**WHAT YOU WILL DO**
Edit the text about Sugi Sito, starting with "Francisco Javier Mar" and going on through "a wrestling promoter.", and replace "Guanajuato" with "Puebla".

*** TEXT PROVIDED Section Begins ***

Francisco Javier Mar Hernández (December 4, 1926 – May 4, 2000) was a Mexican professional wrestler and promoter, known by the ring name "El Orgullo de Oriente" ("The pride of the Orient") Sugi Sito. He was born in Guanajuato to a Mexican father and Chinese mother. In the 1950s, Sito left Mexico and gained a measure of great success wrestling in the United States, especially the Houston, Texas area. In the early 1970s, Sugi Sito and Chin Lee worked for Stu Hart's Stampede Wrestling as a tag team. Sito later returned to Mexico where he became a wrestling promoter.

Professional wrestling career
Francisco Mar was trained by Rolando Vera for his professional wrestling career and made his debut in 1943. He adopted the ring name "Sugi Sito" to play off his mother's oriental ancestry, making him an instant Rudo during World War II. Sito's career highlights in Mexico came in the early part of the 1950s, as he was working for Empresa Mexicana de Lucha Libre (EMLL). On September 21, 1950 Sito defeated Tarzán López to win the NWA World Middleweight Championship, one of the most prestigious championships in Mexico at the time. Sito's first title reign lasted 368 days, ending when Enrique Llanes won the belt from him on September 24, 1951. Sito regained the Middleweight title in 1953 when he once again defeated López to win the title. This time he held it until January 1, 1954 when he was defeated by El Santo and lost the title. From 1954 and forward Sito travelled all over the United States and Canada to wrestle for various promotions. His first stop was in Texas where he worked for Southwest Sports, Inc. (the future World Class Championship Wrestling). Sito earned a reputation for having some of the hardest hand strikes in professional wrestling while working in Texas, a reputation that started when he accidentally fractured Danny McShain's skull during a match. He teamed up with another Mexican native in Rito Romero to win the NWA Texas Tag Team Championship from Ivan Kalmikoff and Karol Krauser. Due to sparse records from that time it is not known who defeated Sito and Romero for the titles. In the late 1960s Sito began working for Gulf Coast Championship Wrestling (GCCW) based out of Alabama. In GCCW he began teaming with Mitsu Sito, a storyline brother, defeating Rocket Monroe and Flash Monroe for the NWA Gulf Coast Tag Team Championship on February 21, 1969. The team only held the title for 5 days before being defeated by Bob Kelly and Ramon Perez. Following his stint in the south eastern United States Sito travelled north to Calgary, Alberta, Canada to work for Stu Hart's Stampede Wrestling. Over the course of the next two years Sito held the Calgary version of the NWA International Tag Team Championship three times, twice with Chin Lee and once with Tor Kamata.

*** TEXT PROVIDED Section Ends ***
*** RECORDS SHOWN Section Begins ***

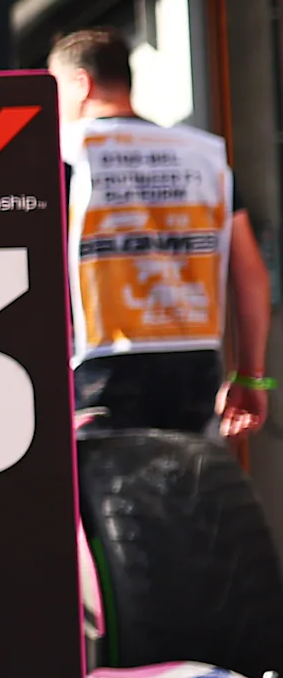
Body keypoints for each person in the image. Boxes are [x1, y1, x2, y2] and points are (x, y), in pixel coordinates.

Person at [53, 28, 272, 436]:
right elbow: (250, 275)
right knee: (184, 491)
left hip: (100, 366)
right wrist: (251, 375)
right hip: (194, 363)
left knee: (108, 494)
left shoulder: (64, 153)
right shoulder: (204, 154)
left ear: (81, 83)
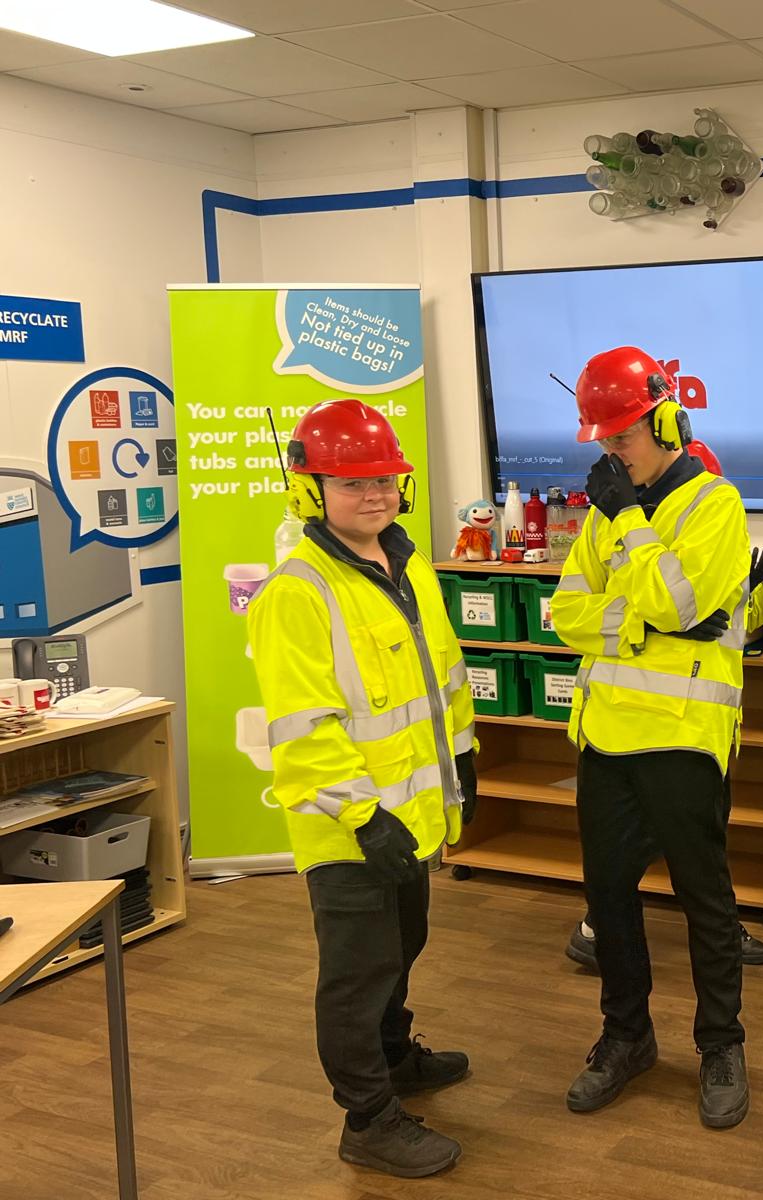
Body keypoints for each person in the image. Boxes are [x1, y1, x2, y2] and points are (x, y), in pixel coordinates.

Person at [248, 399, 477, 1179]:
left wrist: (464, 755)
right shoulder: (297, 591)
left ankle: (394, 1056)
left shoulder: (408, 564)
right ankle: (368, 1120)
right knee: (357, 976)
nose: (375, 494)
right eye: (353, 482)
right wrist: (363, 816)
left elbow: (442, 676)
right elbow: (305, 727)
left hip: (410, 816)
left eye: (385, 479)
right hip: (349, 829)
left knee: (402, 948)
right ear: (310, 490)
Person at [551, 346, 753, 1129]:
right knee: (608, 897)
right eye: (603, 439)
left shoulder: (714, 506)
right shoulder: (605, 514)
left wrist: (632, 534)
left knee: (705, 901)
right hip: (606, 735)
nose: (612, 453)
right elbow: (568, 615)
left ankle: (721, 1045)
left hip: (683, 735)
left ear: (667, 423)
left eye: (624, 436)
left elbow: (680, 603)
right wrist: (642, 627)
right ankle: (626, 1036)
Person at [565, 536, 763, 972]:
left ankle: (600, 927)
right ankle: (603, 928)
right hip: (648, 729)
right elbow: (584, 617)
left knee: (687, 846)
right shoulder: (644, 554)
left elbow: (733, 623)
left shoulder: (713, 547)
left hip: (699, 730)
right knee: (666, 850)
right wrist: (656, 625)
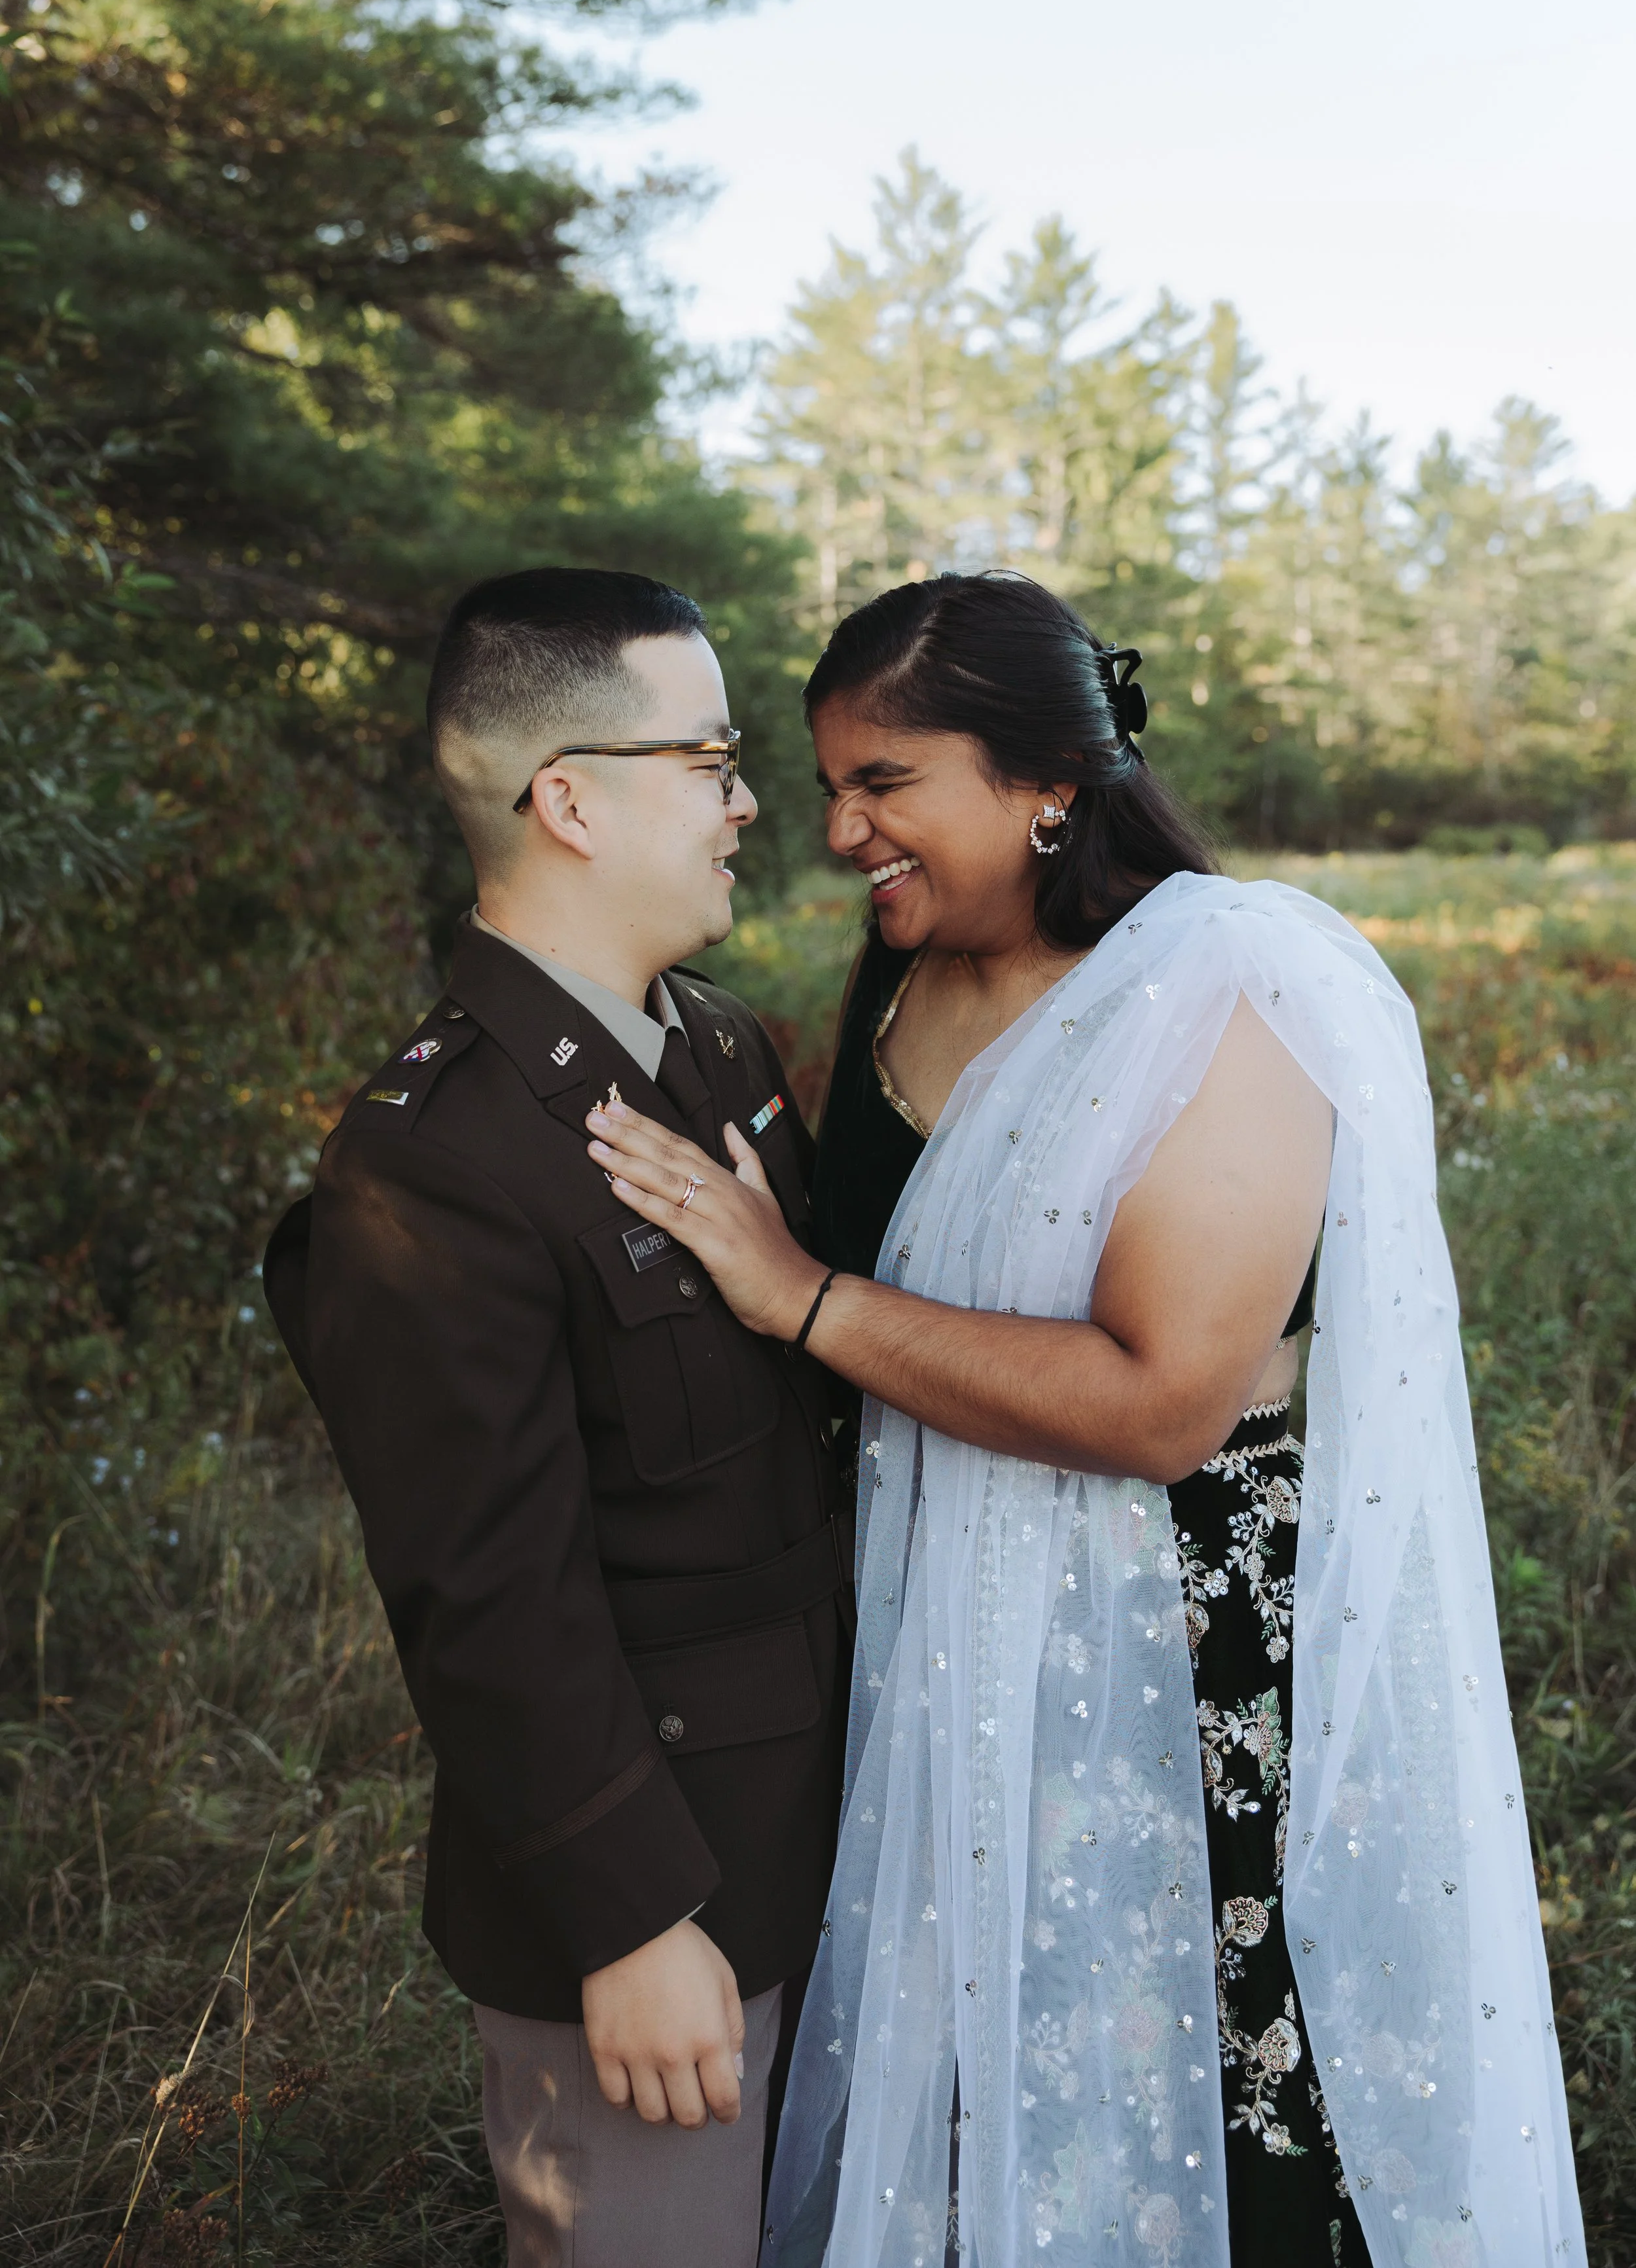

*** RECORDS SHOWN Section Ends ***

**SOLUTION FOR THIS EXERCISE**
Francisco Javier Mar Hernández (December 4, 1926 – May 4, 2000) was a Mexican professional wrestler and promoter, known by the ring name "El Orgullo de Oriente" ("The pride of the Orient") Sugi Sito. He was born in Puebla to a Mexican father and Chinese mother. In the 1950s, Sito left Mexico and gained a measure of great success wrestling in the United States, especially the Houston, Texas area. In the early 1970s, Sugi Sito and Chin Lee worked for Stu Hart's Stampede Wrestling as a tag team. Sito later returned to Mexico where he became a wrestling promoter.